Do outro lado do Atlântico

Por puro acaso  -  por henrique pereira dos santos, em 09.12.17

Por puro acaso estou naquilo que provavelmente está mais perto de o que eu poderia chamar a minha terra.
Por puro acaso o meu caminho cruzou-se com o de uma inauguração de uma linha eléctrica e uma sub-estação.
Não por puro acaso, o inagurador era o presidente do país.
Por puro acaso, porque o presidente do país ia passar na principal estrada do país, a estrada foi cortada mais que uma hora.
Por puro acaso atrasou o meu caminho, o que seria o menos (estou em férias, perder uma hora ou duas horas no trânsito, seja qual for a razão, não é relevante), mas atrasou centenas de camiões e fez perder milhares de horas de trabalho.
Por puro acaso, durante três horas, a cerimónia foi transmitida pela rádio nacional, que ia ouvindo no meu trajecto, discurso a discurso, palavra a palavra, incluindo a lista das ofertas ao presidente (não cheguei a ouvir o número de vacas, mas lembro-me de 38 galinhas, não sei quantas couves, cabras e coisas que tal), ofertas essas que são entendidas como bens pessoais e tratados como tal por quem os recebe numa inauguração do Estado.
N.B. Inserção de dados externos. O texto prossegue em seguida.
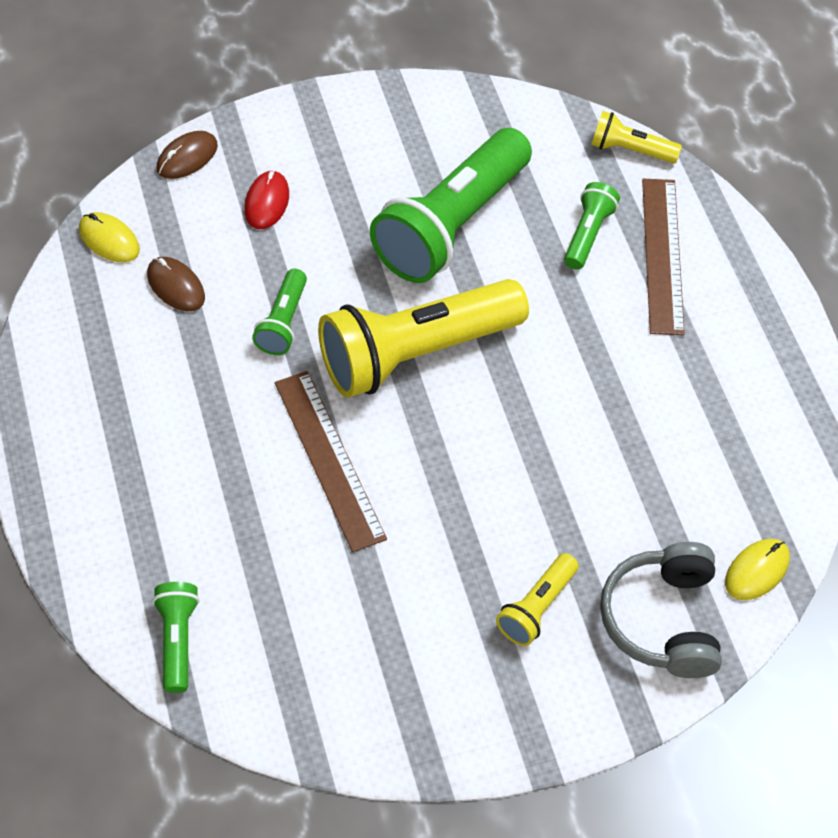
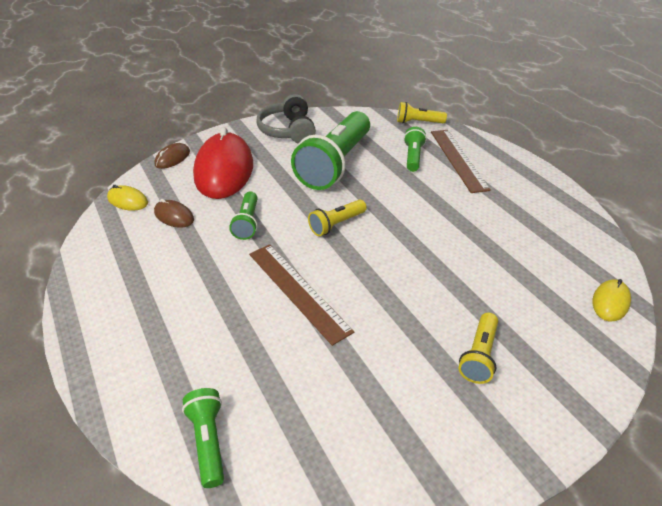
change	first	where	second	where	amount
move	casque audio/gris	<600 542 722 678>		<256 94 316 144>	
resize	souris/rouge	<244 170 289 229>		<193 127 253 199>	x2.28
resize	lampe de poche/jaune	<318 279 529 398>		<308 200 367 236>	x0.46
Presidente esse que corta uma rua da cidade, onde vivem outras pessoas, para que ninguém passe em frente à sua casa oficial sem ser autorizado e registado.
Presidente esse que na outra ponta de cidade proíbe a passagem a pé no passeio do lado da rua em que está a Presidência.
Não este presidente, todos os presidentes anteriores procederam assim e esta é uma pálida amostra da prepotência geral de quem detem a menor migalha de poder nesta terra (por mais injusto que seja generalizar, é difícil não o fazer neste caso).
Por puro acaso há uma quantidade de gente que entende que a prioridade é contestar as estátuas de Padre António Vieira, como método para resolver as injustiças históricas que se abateram sobre estas pessoas que vivem aqui, ao meu lado, em vez de simplesmente dizer que a forma como a autoridade é hoje exercida nestes países é inacreditavelmente anacrónica, tenha ou não havido injustiças históricas monumentais.